§ Assigned task:
Go to the line that includes "Cross the bridge" and retype it, then every line after it to the end of the data, adding nothing.

··· Dataset content ···

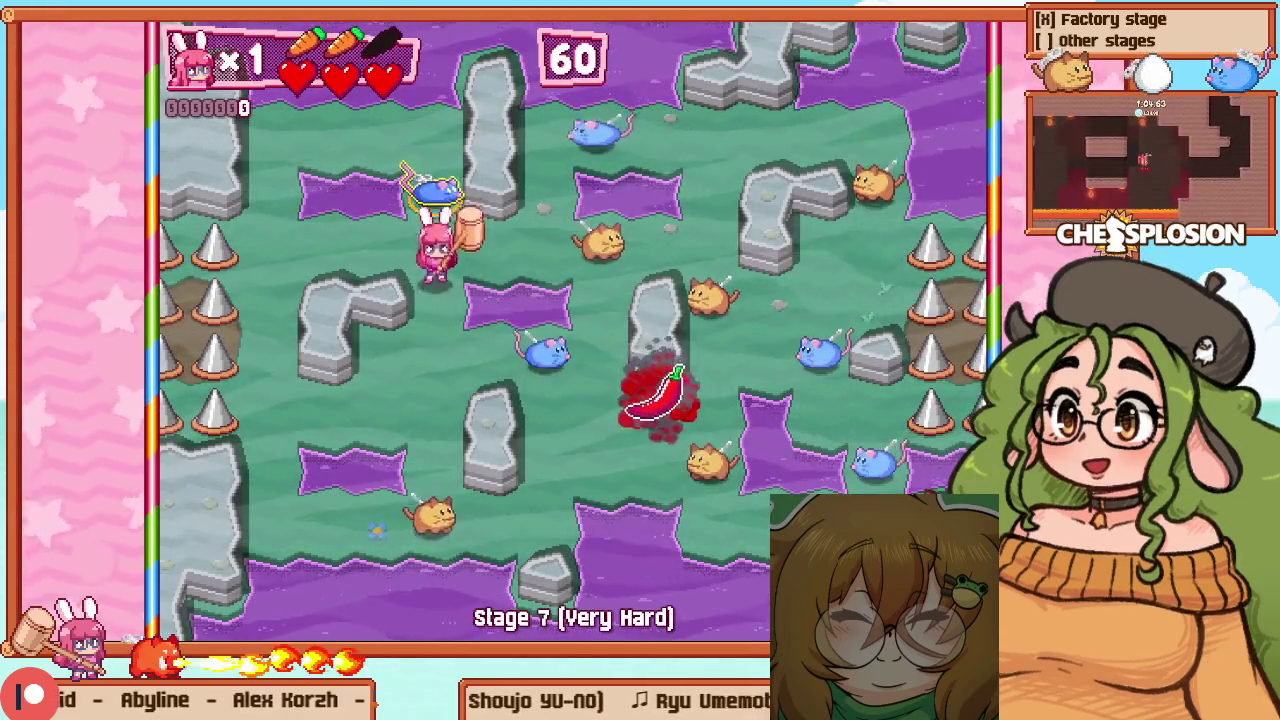
key(Down)
key(z)
key(Right)
key(Down)
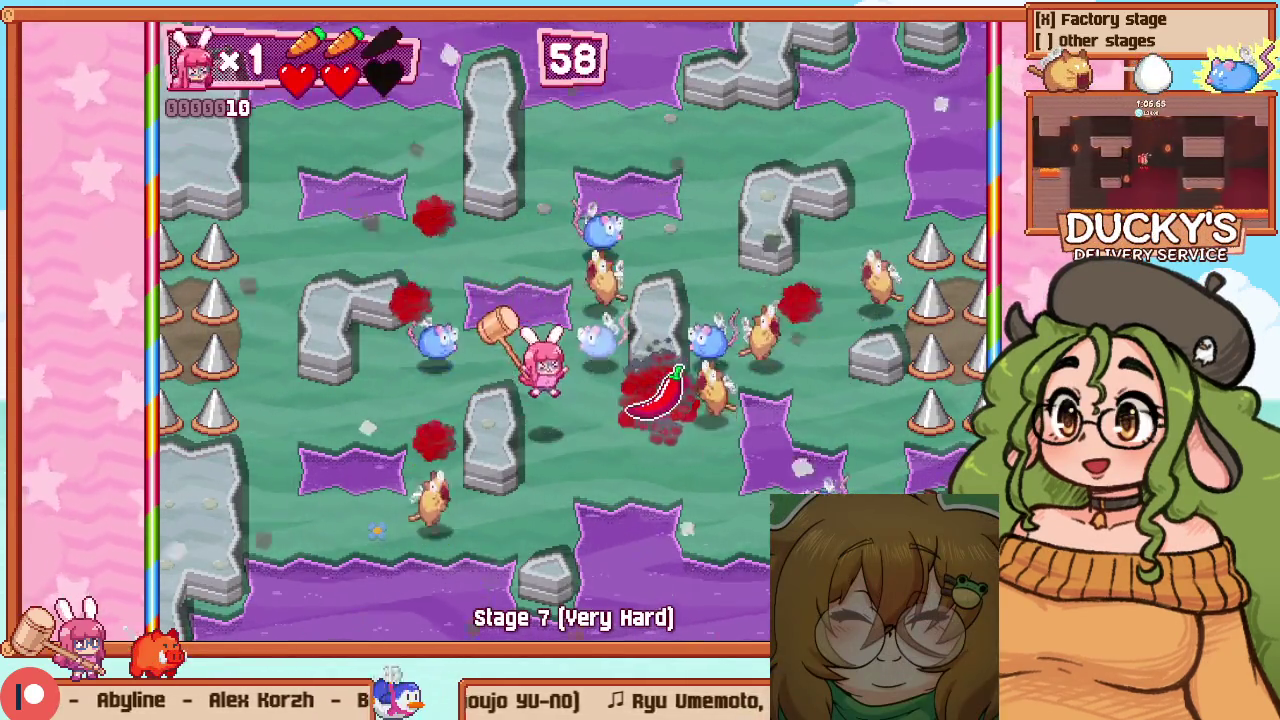
Restart the chili room and hammer enemies across the top and down the right side
key(Right)
key(Right)
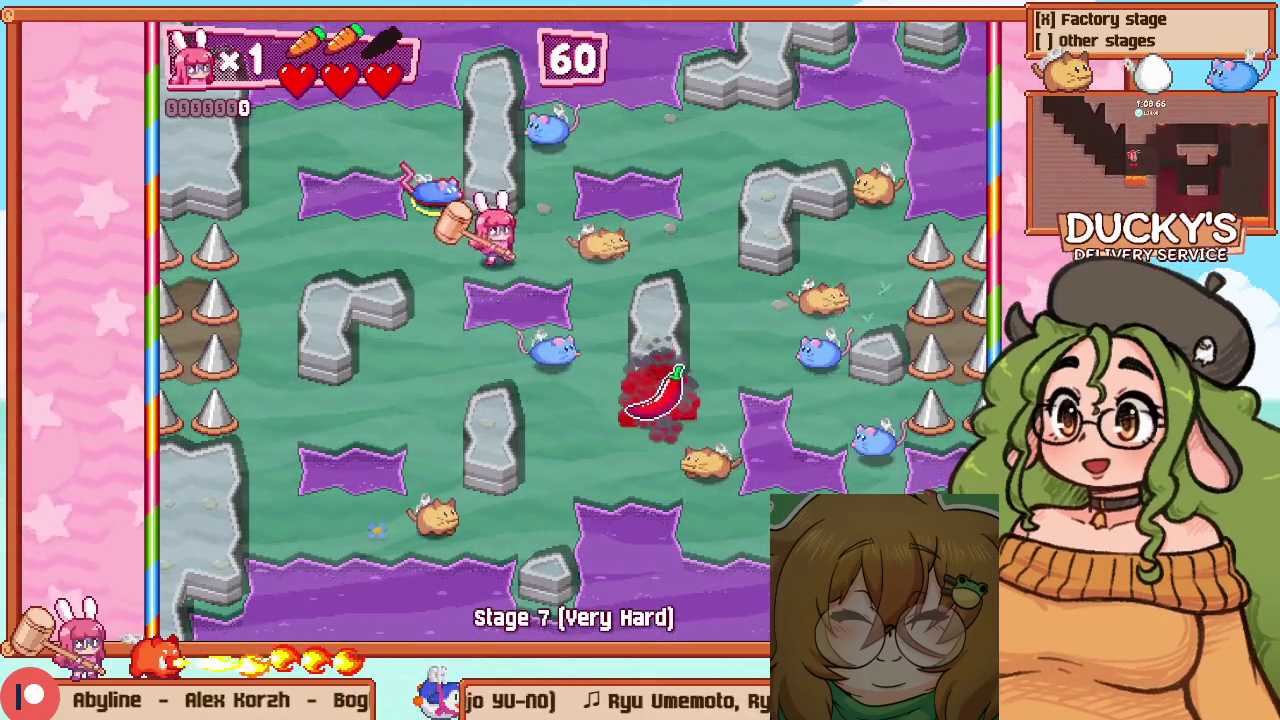
key(z)
key(Up)
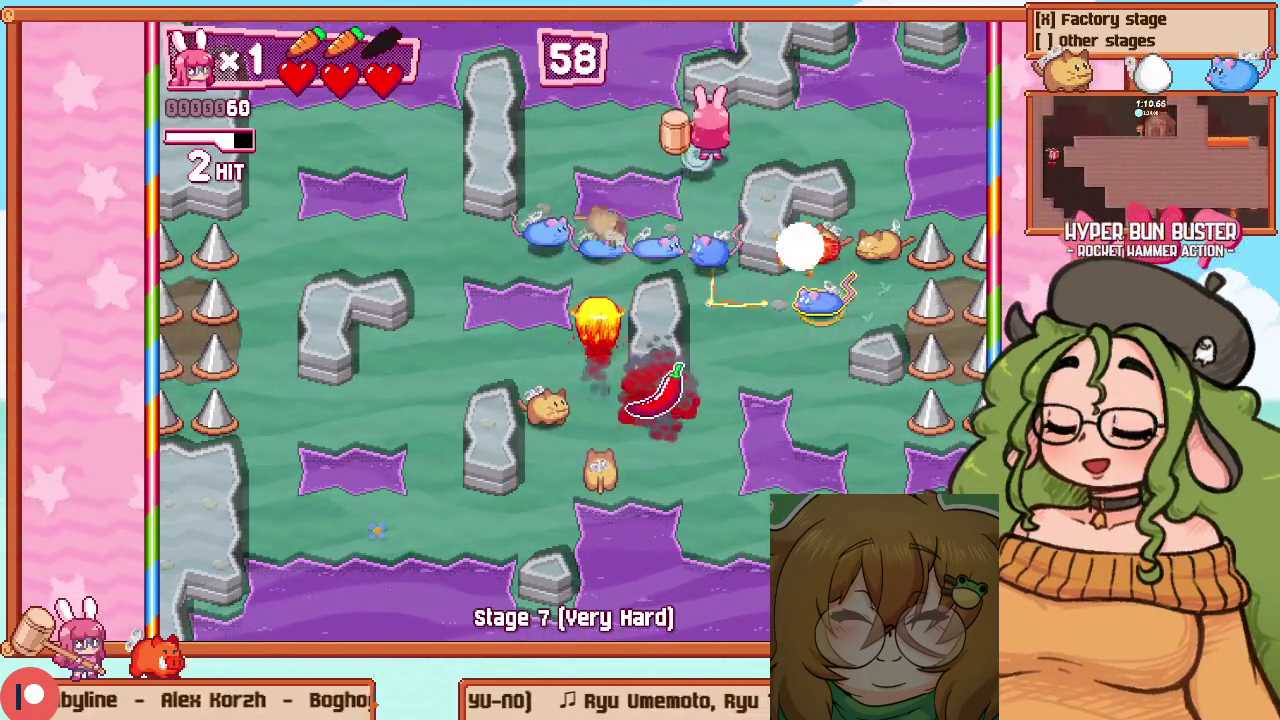
key(z)
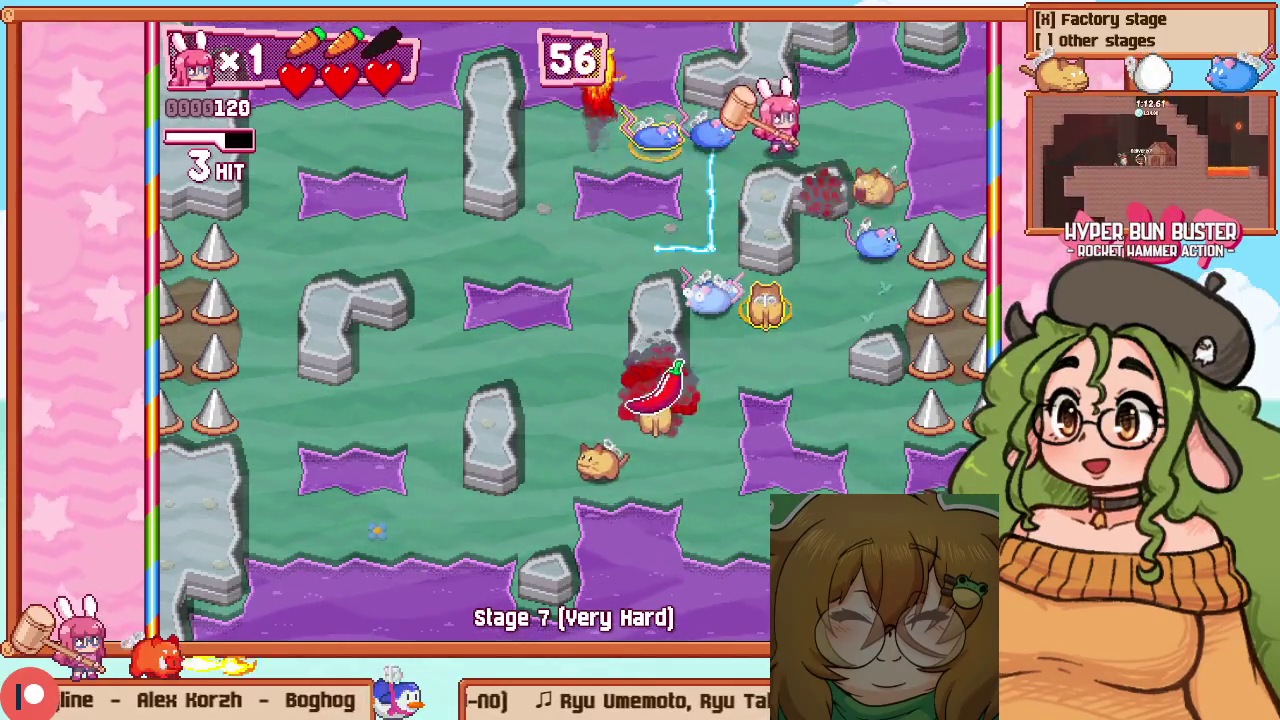
key(Right)
key(Down)
key(z)
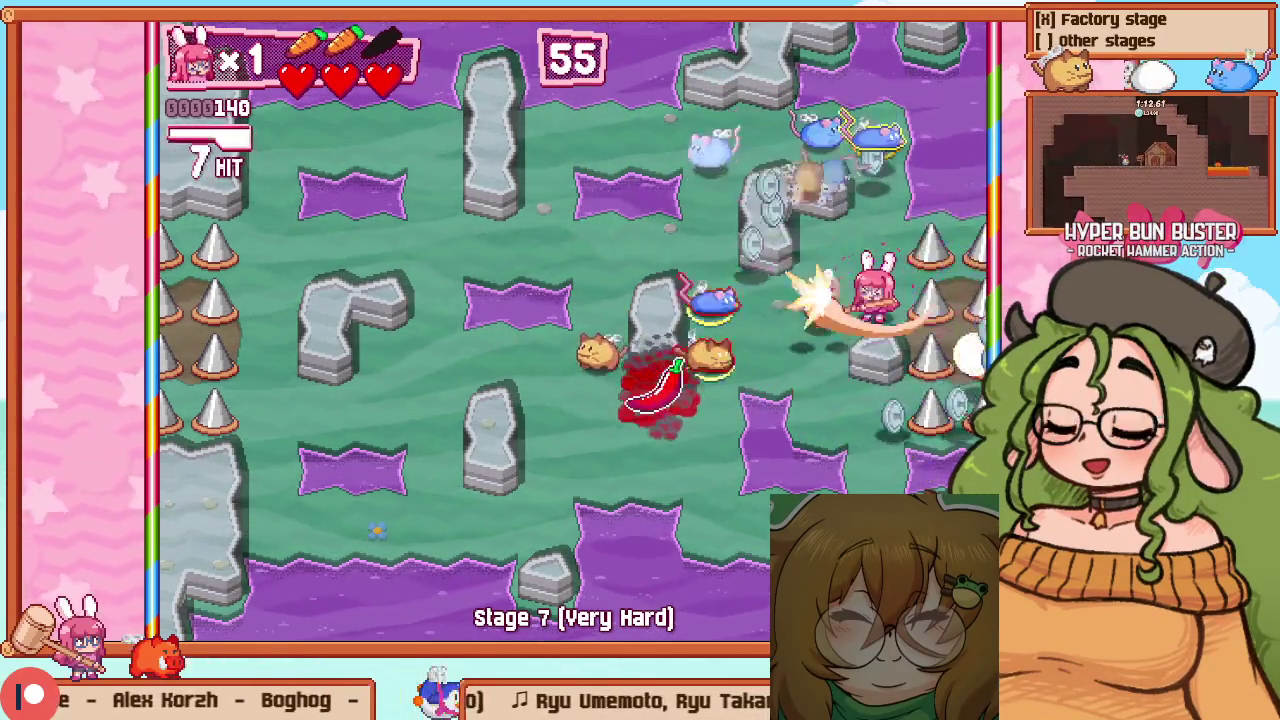
key(Left)
Cross the bridge onto the centre island, then switch back to the level editor with F1
key(Up)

···

§ Task answer:
Cross the bridge onto the centre island, then switch back to the level editor with F1
key(Up)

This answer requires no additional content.